Wednesday, September 8, 2010

Wishing for an Ordinary Day

My wish is for an ordinary day. Just that. An ordinary day. One of those days that goes by without comment, and without remark. A day that does not begin with a strange sense of not wanting to push toward awakening, followed-- before it can be redirected--by the ambush of realization that there is something terribly wrong, that life has taken a really, really bad turn. Oh, yes. My life feels empty. It feels so empty and I am so sad and so angry and to say it all hurts is to diminish what overwhelms. After all, how does one deal with a husband who has been diagnosed with dementia, a terrible type of dementia, no less. All that is "new" here is the diagnosis, the words of the neurologist, who said, "frontal lobe" and "dementia" in the same phrase. Three small words, words that don't change the reality of the past, oh, three to five years of living with a person who slowly withdrew, who got angry more frequently, and more angry with more frequency. The person who once laughed often laughed less and less until I realized he did not laugh any more. When was that last laugh and why do such things always pass without notice: the last time a baby breastfeeds, the last day that same child or another is toothless, the last time a puppy smells like a puppy, the last day of all green leaves before the first one turns in the autumn. These things happen without notice, and yet they are the monumental things of life. Really. These are the things on my tile floors covered with debris that remain intact, small and beautiful and perfect, only I can't find them, no matter how hard I look.
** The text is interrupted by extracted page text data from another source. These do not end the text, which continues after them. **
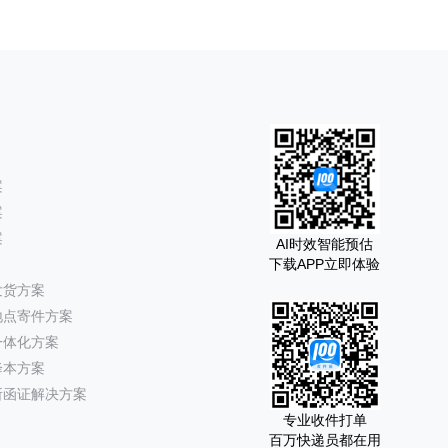
案
案
案
AI时效智能预估
下载APP立即体验
发货方案
地点寄件方案
一体化方案
降本方案
所函证解决方案
专业收件打单
百万快递员都在用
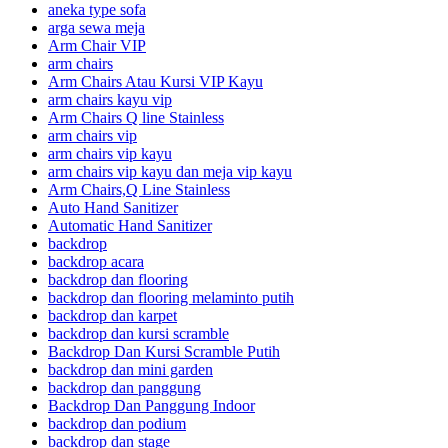
aneka type sofa
arga sewa meja
Arm Chair VIP
arm chairs
Arm Chairs Atau Kursi VIP Kayu
arm chairs kayu vip
Arm Chairs Q line Stainless
arm chairs vip
arm chairs vip kayu
arm chairs vip kayu dan meja vip kayu
Arm Chairs,Q Line Stainless
Auto Hand Sanitizer
Automatic Hand Sanitizer
backdrop
backdrop acara
backdrop dan flooring
backdrop dan flooring melaminto putih
backdrop dan karpet
backdrop dan kursi scramble
Backdrop Dan Kursi Scramble Putih
backdrop dan mini garden
backdrop dan panggung
Backdrop Dan Panggung Indoor
backdrop dan podium
backdrop dan stage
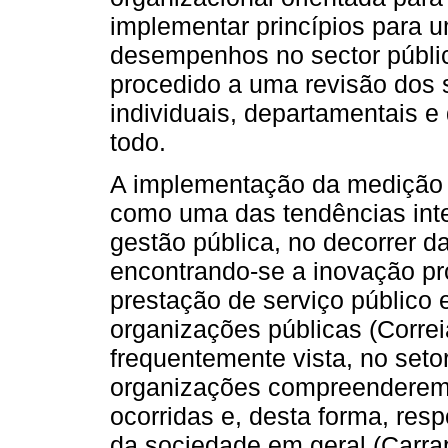
implementar princípios para 
desempenhos no sector públi
procedido a uma revisão dos 
individuais, departamentais 
todo.
A implementação da medição
como uma das tendências inte
gestão pública, no decorrer d
encontrando-se a inovação pr
prestação de serviço público
organizações públicas (Corre
frequentemente vista, no set
organizações compreenderem
ocorridas e, desta forma, res
da sociedade em geral (Carra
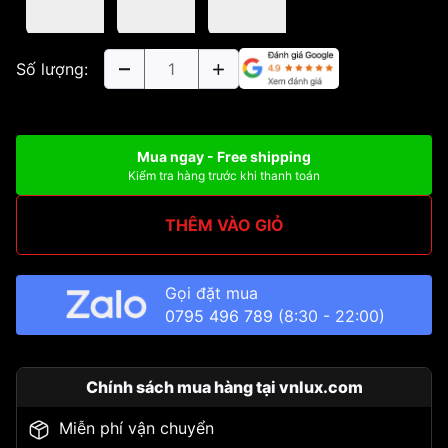
Số lượng:
Mua ngay - Free shipping
Kiểm tra hàng trước khi thanh toán
THÊM VÀO GIỎ
Gọi đặt mua
0795 496 789
(8:30 - 22:00)
Chính sách mua hàng tại vnlux.com
Miễn phí vận chuyển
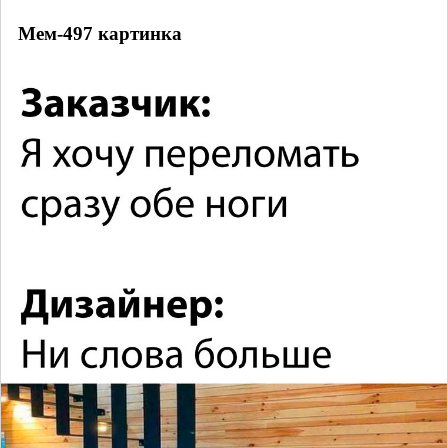
Мем-497 картинка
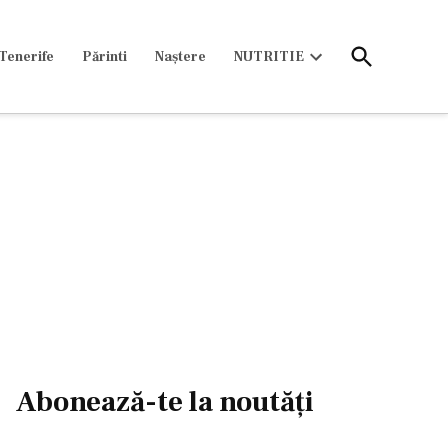
Open
Tenerife
Părinti
Naștere
NUTRITIE
Search
Open
dropdown
menu
Abonează-te la noutăți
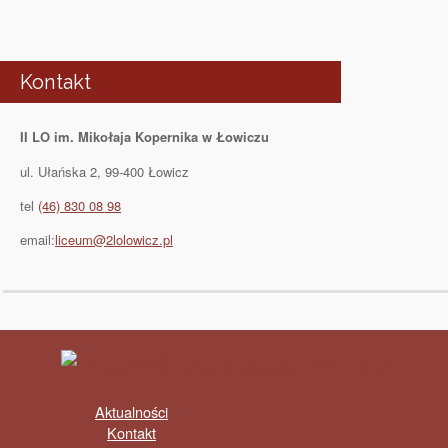
Kontakt
II LO im. Mikołaja Kopernika w Łowiczu
ul. Ułańska 2, 99-400 Łowicz
tel
(46) 830 08 98
email:
liceum@2lolowicz.pl
Aktualności
Kontakt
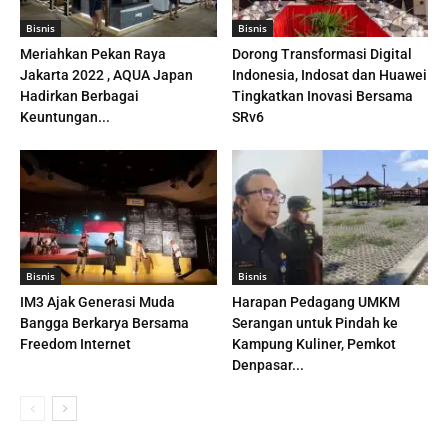
Bisnis
Bisnis
Meriahkan Pekan Raya
Dorong Transformasi Digital
Jakarta 2022 , AQUA Japan
Indonesia, Indosat dan Huawei
Hadirkan Berbagai
Tingkatkan Inovasi Bersama
Keuntungan...
SRv6
Bisnis
Bisnis
IM3 Ajak Generasi Muda
Harapan Pedagang UMKM
Bangga Berkarya Bersama
Serangan untuk Pindah ke
Freedom Internet
Kampung Kuliner, Pemkot
Denpasar...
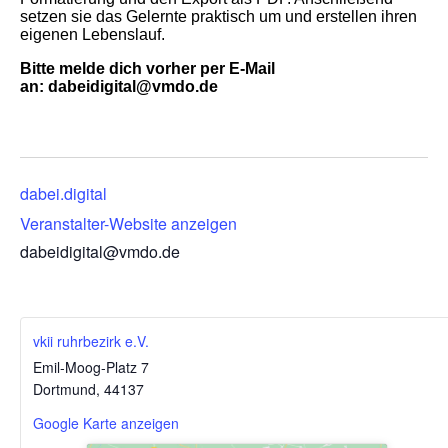
setzen sie das Gelernte praktisch um und erstellen ihren
eigenen Lebenslauf.
Bitte melde dich vorher per E-Mail
an: dabeidigital@vmdo.de
dabei.digital
Veranstalter-Website anzeigen
dabeidigital@vmdo.de
vkii ruhrbezirk e.V.
Emil-Moog-Platz 7
Dortmund
,
44137
Google Karte anzeigen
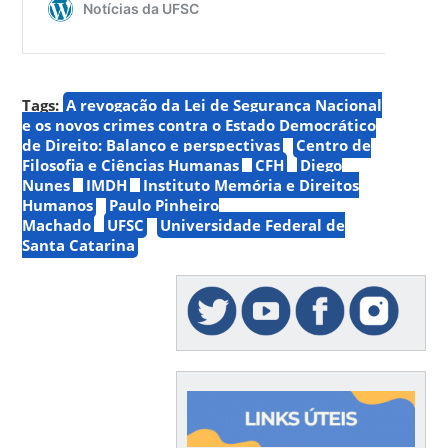
Tags:
A revogação da Lei de Segurança Nacional
e os novos crimes contra o Estado Democrático
de Direito: Balanço e perspectivas
Centro de
Filosofia e Ciências Humanas
CFH
Diego
Nunes
IMDH
Instituto Memória e Direitos
Humanos
Paulo Pinheiro
Machado
UFSC
Universidade Federal de
Santa Catarina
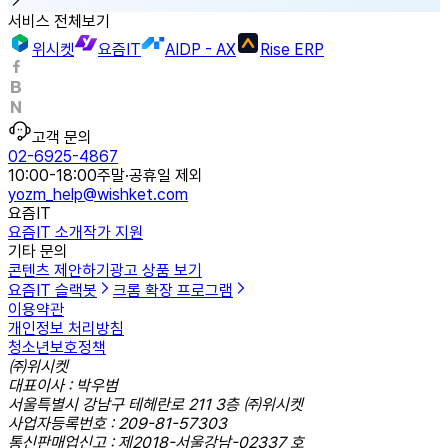
서비스 전체보기
위시켓
요즘IT
AIDP - AX
Rise ERP
고객 문의
02-6925-4867
10:00-18:00
주말·공휴일 제외
yozm_help@wishket.com
요즘IT
요즘IT 소개
작가 지원
기타 문의
콘텐츠 제안하기
광고 상품 보기
요즘IT 슬랙봇
크롬 확장 프로그램
이용약관
개인정보 처리방침
청소년보호정책
㈜위시켓
대표이사 : 박우범
서울특별시 강남구 테헤란로 211 3층 ㈜위시켓
사업자등록번호 : 209-81-57303
통신판매업신고 : 제2018-서울강남-02337 호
No, those three words do not fill the infinite emptiness of my life that is lived alone, and do not restore the hopes and wishes and expectations I had for what my life would be, or who I would be right here, right now. I would give the proverbial "anything" for an ordinary day. A day where nothing happened, but everything did, and the entirety of it passed without notice.  A day like that would be a gift so wondrous that when one comes my way sometime again, I will take note. But I doubt that I will notice the last not ordinary day, and this time will pass, its passing unremarked upon, and sink below the horizon.